Dans une déclaration rendue publique, Christian Bosembe a insisté sur la nécessité de préserver l’unité nationale dans un contexte que le pays traverse comme étant particulièrement sensible. Selon lui, plusieurs avancées diplomatiques importantes ont été enregistrées ces derniers mois, notamment la reconnaissance, sur la scène internationale, de la responsabilité du Rwanda dans l’agression dont la RDC affirme être victime.
Le président du CSAC souligne également que ces progrès, obtenus notamment grâce à l’implication du chef de l’État Félix Tshisekedi, exigent cohésion, lucidité et sens de responsabilité de la part de tous les Congolais.
Christian Bosembe estime par ailleurs que la question constitutionnelle ne doit pas être utilisée pour diviser la nation en camps opposés. Il rappelle que la Constitution constitue un pacte républicain qui organise la vie de la Nation et que toute éventuelle révision ou modification relève, en dernier ressort, de la souveraineté du peuple.

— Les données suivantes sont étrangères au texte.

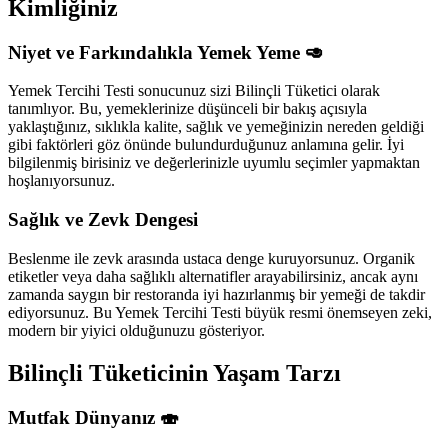
Kimliğiniz
Niyet ve Farkındalıkla Yemek Yeme 🥑
Yemek Tercihi Testi sonucunuz sizi Bilinçli Tüketici olarak
tanımlıyor. Bu, yemeklerinize düşünceli bir bakış açısıyla
yaklaştığınız, sıklıkla kalite, sağlık ve yemeğinizin nereden geldiği
gibi faktörleri göz önünde bulundurduğunuz anlamına gelir. İyi
bilgilenmiş birisiniz ve değerlerinizle uyumlu seçimler yapmaktan
hoşlanıyorsunuz.
Sağlık ve Zevk Dengesi
Beslenme ile zevk arasında ustaca denge kuruyorsunuz. Organik
etiketler veya daha sağlıklı alternatifler arayabilirsiniz, ancak aynı
zamanda saygın bir restoranda iyi hazırlanmış bir yemeği de takdir
ediyorsunuz. Bu Yemek Tercihi Testi büyük resmi önemseyen zeki,
modern bir yiyici olduğunuzu gösteriyor.
Bilinçli Tüketicinin Yaşam Tarzı
Mutfak Dünyanız 🍣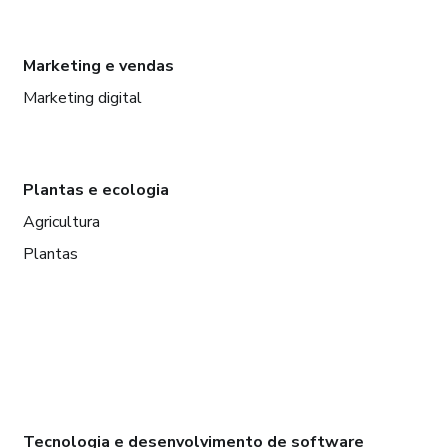
Marketing e vendas
Marketing digital
Plantas e ecologia
Agricultura
Plantas
Tecnologia e desenvolvimento de software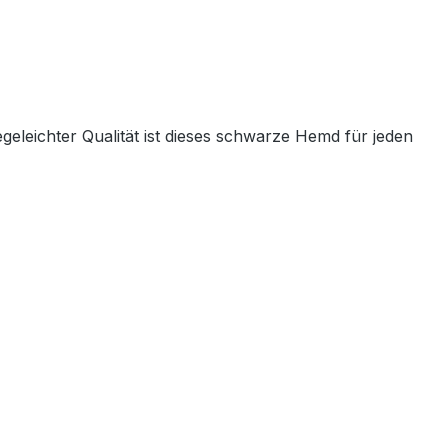
geleichter Qualität ist dieses schwarze Hemd für jeden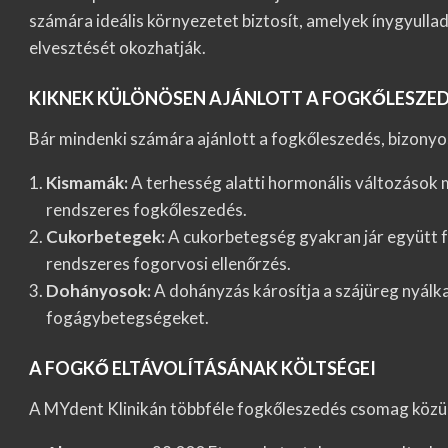
számára ideális környezetet biztosít, amelyek ínygyullad
elvesztését okozhatják.
KIKNEK KÜLÖNÖSEN AJÁNLOTT A FOGKŐLESZED
Bár mindenki számára ajánlott a fogkőleszedés, bizonyo
Kismamák:
A terhesség alatti hormonális változások m
rendszeres fogkőleszedés.
Cukorbetegek:
A cukorbetegség gyakran jár együtt 
rendszeres fogorvosi ellenőrzés.
Dohányosok:
A dohányzás károsítja a szájüreg nyálkah
fogágybetegségeket.
A FOGKŐ ELTÁVOLÍTÁSÁNAK KÖLTSÉGEI
A MYdent Klinikán többféle fogkőleszedés csomag közül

« Il appartient au souverain primaire, au constituant originaire, d’avoir le dernier mot sur toute éventuelle révision de la Constitution ou de son changement », a-t-il affirmé, estimant qu’aucun acteur ne peut interdire au peuple de réfléchir à son avenir.
Le président du CSAC a également dénoncé les menaces, les intimidations et les manipulations visant ceux qui jugent légitime d’ouvrir une réflexion sur la Constitution, les qualifiant de pratiques contraires à l’esprit démocratique.
Enfin, Christian Bosembe a plaidé pour un débat républicain, apaisé et respectueux des institutions, soulignant que dans une démocratie, toutes les questions peuvent être discutées tant que cela se fait dans le respect des lois et du pluralisme des opinions.